Phtalates

2011


ANALYSE

42-

Conclusions et perspectives de recherche

Les phtalates (ou esters phtaliques) sont largement utilisés en raison de leur propriété plastifiante. Ils sont présents dans de très nombreux produits d’usage courant. La particularité des phtalates est de ne pas se lier de manière covalente aux polymères auxquels ils donnent leur souplesse et donc d’être relâchés facilement dans le milieu environnant. Ainsi l’exposition humaine aux phtalates est relativement ubiquiste, les voies d’absorption pouvant être l’inhalation, l’ingestion et la voie percutanée. La principale source d’exposition pour le DEHP, le DBP et le DIBP est alimentaire. Les enfants présentent des concentrations plus importantes que les adultes. Les dispositifs médicaux représentent une exposition notable pour certaines populations. La demi-vie de ces composés est de 8 h à 48 h mais la continuité de l’exposition a pour conséquence un maintien de l’imprégnation de l’organisme. Certains phtalates ou leurs métabolites sont retrouvés, chez l’homme, dans les urines, le plasma sanguin, le plasma séminal, le lait maternel, le liquide amniotique et le sang du cordon. Le dosage des métabolites dans ces milieux permet d’exclure une contamination liée aux matériels de prélèvements.
Les études réalisées chez l’Homme, diverses en ce qui concerne leur méthodologie, témoignent d’une exposition relativement généralisée. Elles se sont intéressées à la femme enceinte et au nouveau-né, à la femme et l’homme adultes.

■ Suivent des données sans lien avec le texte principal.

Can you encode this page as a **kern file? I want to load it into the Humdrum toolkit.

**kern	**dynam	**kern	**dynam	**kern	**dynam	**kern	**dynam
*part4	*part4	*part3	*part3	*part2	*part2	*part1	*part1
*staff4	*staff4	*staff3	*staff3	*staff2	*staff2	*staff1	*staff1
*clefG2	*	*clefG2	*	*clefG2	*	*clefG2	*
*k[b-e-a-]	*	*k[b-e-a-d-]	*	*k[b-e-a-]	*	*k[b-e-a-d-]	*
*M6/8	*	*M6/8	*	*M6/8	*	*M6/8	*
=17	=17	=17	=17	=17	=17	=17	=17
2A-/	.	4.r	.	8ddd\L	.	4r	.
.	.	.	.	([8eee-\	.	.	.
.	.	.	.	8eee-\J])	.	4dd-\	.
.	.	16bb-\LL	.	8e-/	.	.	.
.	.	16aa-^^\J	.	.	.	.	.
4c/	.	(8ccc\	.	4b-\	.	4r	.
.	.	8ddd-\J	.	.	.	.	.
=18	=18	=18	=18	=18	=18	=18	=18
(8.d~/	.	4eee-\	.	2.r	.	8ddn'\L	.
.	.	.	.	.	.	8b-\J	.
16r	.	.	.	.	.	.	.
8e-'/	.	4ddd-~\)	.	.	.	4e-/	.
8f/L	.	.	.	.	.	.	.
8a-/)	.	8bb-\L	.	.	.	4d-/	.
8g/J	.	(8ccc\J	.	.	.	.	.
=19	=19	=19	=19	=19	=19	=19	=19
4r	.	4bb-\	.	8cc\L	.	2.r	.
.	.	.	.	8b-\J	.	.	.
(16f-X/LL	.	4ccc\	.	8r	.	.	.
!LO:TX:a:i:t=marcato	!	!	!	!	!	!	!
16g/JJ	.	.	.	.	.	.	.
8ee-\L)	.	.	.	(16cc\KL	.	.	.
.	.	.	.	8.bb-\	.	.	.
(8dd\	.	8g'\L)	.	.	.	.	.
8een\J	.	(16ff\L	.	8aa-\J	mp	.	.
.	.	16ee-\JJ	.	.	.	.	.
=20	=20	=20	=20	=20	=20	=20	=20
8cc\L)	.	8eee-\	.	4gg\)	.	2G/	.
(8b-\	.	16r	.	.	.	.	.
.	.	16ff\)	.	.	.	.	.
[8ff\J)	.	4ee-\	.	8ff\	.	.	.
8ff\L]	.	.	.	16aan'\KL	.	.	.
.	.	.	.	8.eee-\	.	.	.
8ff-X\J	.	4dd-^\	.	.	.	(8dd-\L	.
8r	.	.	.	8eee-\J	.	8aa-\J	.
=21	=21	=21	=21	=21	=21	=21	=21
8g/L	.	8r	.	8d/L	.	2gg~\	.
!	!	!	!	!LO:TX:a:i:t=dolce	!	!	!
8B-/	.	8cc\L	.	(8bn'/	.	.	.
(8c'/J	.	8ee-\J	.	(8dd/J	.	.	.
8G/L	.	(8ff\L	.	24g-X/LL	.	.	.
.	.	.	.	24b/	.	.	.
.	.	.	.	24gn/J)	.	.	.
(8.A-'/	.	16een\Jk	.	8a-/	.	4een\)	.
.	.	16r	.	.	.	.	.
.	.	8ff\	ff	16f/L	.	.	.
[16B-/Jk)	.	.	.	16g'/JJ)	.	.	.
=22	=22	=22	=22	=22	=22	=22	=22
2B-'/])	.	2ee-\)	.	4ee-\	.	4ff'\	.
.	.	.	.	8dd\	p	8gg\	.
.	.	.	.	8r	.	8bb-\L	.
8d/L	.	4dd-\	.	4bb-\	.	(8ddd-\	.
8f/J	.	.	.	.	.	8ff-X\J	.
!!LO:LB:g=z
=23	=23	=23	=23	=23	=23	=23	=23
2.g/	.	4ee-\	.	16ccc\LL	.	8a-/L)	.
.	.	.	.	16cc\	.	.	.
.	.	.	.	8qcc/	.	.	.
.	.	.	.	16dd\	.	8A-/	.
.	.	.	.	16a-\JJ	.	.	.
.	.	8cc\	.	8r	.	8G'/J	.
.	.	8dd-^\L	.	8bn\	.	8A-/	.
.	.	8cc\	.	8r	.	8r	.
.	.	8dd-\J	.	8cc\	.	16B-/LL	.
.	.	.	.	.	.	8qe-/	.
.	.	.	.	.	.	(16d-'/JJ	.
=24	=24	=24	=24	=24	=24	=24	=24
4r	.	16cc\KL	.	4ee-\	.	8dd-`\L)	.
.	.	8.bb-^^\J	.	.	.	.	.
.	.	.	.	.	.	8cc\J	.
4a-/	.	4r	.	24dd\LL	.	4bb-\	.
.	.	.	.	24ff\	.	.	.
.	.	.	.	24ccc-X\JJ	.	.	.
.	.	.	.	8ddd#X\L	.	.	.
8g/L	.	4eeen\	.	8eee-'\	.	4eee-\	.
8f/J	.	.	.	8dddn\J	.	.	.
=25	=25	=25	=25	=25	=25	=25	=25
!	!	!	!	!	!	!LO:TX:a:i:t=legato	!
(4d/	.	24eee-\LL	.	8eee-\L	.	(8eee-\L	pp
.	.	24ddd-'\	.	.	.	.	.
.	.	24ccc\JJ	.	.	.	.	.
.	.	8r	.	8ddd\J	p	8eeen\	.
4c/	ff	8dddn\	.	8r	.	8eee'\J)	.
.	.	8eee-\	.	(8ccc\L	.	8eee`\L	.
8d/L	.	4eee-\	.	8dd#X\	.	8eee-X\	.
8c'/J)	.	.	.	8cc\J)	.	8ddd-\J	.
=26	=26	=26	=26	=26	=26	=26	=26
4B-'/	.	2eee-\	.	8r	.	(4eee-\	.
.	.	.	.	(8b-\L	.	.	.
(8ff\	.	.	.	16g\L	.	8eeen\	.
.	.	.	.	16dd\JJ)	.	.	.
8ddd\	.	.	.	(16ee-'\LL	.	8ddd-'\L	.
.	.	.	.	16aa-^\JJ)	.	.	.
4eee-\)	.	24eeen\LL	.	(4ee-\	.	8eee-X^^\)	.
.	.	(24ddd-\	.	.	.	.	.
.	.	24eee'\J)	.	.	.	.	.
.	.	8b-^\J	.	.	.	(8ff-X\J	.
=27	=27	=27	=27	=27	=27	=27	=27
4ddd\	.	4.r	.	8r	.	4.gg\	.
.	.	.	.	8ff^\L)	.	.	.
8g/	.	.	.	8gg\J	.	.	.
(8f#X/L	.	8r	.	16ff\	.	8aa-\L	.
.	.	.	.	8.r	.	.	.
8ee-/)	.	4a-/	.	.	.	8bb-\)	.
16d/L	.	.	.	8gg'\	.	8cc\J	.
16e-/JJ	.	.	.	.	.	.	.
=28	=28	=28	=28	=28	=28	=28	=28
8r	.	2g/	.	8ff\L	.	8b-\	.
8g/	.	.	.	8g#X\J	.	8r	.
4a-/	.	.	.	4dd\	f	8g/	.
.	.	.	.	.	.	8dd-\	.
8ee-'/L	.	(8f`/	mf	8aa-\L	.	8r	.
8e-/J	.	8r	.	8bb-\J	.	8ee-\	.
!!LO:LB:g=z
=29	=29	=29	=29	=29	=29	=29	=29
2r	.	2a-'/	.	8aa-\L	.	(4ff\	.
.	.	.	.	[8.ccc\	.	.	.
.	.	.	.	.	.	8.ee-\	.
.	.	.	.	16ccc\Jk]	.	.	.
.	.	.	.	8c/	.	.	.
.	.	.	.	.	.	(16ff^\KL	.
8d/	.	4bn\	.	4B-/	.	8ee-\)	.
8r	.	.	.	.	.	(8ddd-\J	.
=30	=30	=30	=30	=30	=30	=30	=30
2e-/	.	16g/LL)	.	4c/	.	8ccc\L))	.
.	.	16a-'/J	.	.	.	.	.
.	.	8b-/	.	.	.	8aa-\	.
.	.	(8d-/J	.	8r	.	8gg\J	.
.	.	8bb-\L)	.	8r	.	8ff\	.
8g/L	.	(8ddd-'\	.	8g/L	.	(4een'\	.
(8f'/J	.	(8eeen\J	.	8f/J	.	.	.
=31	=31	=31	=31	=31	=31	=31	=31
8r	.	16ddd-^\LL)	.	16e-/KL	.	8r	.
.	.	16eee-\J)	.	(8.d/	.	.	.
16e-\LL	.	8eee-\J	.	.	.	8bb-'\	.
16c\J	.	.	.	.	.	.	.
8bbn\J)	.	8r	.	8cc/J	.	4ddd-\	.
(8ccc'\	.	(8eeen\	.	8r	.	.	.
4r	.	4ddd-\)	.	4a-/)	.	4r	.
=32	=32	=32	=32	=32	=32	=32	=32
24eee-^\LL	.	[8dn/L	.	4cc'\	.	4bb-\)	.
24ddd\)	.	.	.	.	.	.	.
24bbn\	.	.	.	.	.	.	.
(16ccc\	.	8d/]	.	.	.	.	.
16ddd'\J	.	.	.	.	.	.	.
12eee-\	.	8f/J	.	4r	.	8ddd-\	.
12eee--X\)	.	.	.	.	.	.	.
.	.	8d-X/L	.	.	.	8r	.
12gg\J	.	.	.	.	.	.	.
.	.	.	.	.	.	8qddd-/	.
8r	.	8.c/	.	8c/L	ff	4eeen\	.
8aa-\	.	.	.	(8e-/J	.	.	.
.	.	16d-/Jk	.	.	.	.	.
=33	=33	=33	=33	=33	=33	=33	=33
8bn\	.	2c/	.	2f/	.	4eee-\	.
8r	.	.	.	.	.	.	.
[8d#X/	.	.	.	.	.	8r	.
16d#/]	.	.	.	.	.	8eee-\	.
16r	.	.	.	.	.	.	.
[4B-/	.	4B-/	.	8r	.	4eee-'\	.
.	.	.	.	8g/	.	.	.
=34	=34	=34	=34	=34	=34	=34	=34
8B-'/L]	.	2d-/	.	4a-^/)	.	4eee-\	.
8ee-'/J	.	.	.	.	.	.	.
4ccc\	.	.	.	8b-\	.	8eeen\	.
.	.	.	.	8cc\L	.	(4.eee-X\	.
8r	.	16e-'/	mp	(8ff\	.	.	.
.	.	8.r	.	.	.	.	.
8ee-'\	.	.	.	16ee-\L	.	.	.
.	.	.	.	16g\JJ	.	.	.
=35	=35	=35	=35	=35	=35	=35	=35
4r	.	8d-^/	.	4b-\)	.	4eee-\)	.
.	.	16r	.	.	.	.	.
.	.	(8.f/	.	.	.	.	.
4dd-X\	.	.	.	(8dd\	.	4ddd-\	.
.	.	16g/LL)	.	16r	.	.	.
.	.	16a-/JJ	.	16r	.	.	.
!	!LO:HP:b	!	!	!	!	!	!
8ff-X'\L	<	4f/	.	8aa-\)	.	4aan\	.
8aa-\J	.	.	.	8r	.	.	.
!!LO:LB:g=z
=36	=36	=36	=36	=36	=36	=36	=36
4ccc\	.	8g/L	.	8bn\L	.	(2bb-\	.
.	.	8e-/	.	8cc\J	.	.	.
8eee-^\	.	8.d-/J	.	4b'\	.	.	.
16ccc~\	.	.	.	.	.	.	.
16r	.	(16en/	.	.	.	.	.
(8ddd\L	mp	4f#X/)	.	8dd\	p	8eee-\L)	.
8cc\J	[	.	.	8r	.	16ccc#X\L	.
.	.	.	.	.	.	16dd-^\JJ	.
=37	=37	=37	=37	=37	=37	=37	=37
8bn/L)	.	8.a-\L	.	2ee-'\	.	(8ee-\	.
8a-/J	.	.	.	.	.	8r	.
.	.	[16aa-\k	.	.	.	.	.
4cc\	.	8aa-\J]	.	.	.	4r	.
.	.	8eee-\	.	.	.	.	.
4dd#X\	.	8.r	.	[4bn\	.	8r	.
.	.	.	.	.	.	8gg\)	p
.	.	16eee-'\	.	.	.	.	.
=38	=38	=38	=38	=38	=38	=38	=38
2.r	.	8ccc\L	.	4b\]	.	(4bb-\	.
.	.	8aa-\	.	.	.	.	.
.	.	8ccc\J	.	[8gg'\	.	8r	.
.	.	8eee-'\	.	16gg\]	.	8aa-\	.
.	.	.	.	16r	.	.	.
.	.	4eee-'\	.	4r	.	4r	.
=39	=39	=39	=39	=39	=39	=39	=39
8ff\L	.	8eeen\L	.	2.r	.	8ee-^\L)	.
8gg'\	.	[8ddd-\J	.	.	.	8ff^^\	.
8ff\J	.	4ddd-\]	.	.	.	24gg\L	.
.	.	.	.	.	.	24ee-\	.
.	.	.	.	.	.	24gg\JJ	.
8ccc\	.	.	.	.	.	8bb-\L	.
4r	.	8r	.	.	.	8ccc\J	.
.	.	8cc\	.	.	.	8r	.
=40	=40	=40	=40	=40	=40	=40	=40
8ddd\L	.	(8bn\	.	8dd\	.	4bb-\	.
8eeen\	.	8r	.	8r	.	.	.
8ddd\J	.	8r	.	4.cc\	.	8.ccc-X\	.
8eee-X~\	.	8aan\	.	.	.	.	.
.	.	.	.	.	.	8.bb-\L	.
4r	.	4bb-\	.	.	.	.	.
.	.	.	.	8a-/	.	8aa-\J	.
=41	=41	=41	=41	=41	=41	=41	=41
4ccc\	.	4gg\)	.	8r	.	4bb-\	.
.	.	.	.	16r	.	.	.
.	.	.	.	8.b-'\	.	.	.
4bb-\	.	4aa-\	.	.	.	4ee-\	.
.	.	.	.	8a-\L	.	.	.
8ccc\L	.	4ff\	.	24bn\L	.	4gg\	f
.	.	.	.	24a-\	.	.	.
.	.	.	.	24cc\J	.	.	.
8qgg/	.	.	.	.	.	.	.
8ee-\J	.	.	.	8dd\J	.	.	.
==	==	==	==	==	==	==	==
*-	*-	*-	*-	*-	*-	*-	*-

La mise en évidence d’une diminution de la distance anogénitale chez le nourrisson masculin, en relation avec un taux de phtalates et de métabolites élevé chez la mère à 29 semaines de gestation, suggère un déficit d’androgénisation durant le développement fœtal. Chez l’homme adulte, la majorité des études montre un lien entre taux de phtalates et altérations de certaines caractéristiques du sperme avec une possible altération de l’ADN du spermatozoïde. Par ailleurs, une étude a mis en évidence chez des travailleurs fortement exposés une diminution de la testostérone. Les études chez la femme, moins nombreuses, ne permettent pas de proposer des conclusions quant à un effet des phtalates sur la fonction ovarienne, l’endométriose ou la puberté.
Chez le rat mâle, les phtalates sont à l’origine d’atteintes de l’appareil et de la fonction de reproduction notamment lorsque l’exposition est présente durant la gestation et/ou la période néonatale. Les phtalates inhibent la gamétogenèse et la stéroïdogenèse chez le mâle particulièrement lors de l’exposition fœtale, postnatale ou pubertaire. Chez les animaux femelles, des effets sont décrits à des doses élevées sur les ovaires et l’utérus. La production d’œstradiol peut être affectée. Chez le primate non humain, les effets semblent moins marqués soulignant ainsi des variations interespèces en relation avec les différences des métabolismes. Chez le poisson, les phtalates ont également des effets sur l’appareil et la fonction de reproduction. Chez le zebrafish, une action des phtalates sur le développement embryonnaire a été mise en évidence. Enfin, in vitro les effets délétères des phtalates sur le testicule, plus précisément sur les cellules de Sertoli et les cellules germinales, apparaissent réels. L’ovaire est également un organe cible pour les phtalates.
Tant chez l’animal que chez l’homme, l’exposition aux phtalates semble avoir pour conséquences des altérations de certains paramètres de la fonction de reproduction et ce particulièrement si cette exposition se situe à des périodes sensibles comme la vie intra-utérine et la période néonatale. Il existe cependant des différences entre les espèces posant la question du bon modèle expérimental représentatif des effets chez l’Homme. Compte tenu de l’exposition relativement ubiquiste aux phtalates, il est important, même si toutes les études ne sont pas démonstratives, de prendre en compte les altérations décrites et de limiter l’exposition notamment durant les périodes les plus sensibles. Certains phtalates ont été déjà interdits ou réduits dans leurs usages.
À défaut de pouvoir supprimer toute exposition aux phtalates, il paraît indispensable de poursuivre les études épidémio-cliniques tant durant la grossesse que chez le nouveau-né et l’adulte. Ces études devront s’appuyer sur de réelles mesures d’exposition, sur des indicateurs d’effets validés et standardisés et sur des populations bien identifiées. Par ailleurs, ce type d’études ne doit pas faire l’impasse sur les multi-expositions et donc intégrer de multiples paramètres.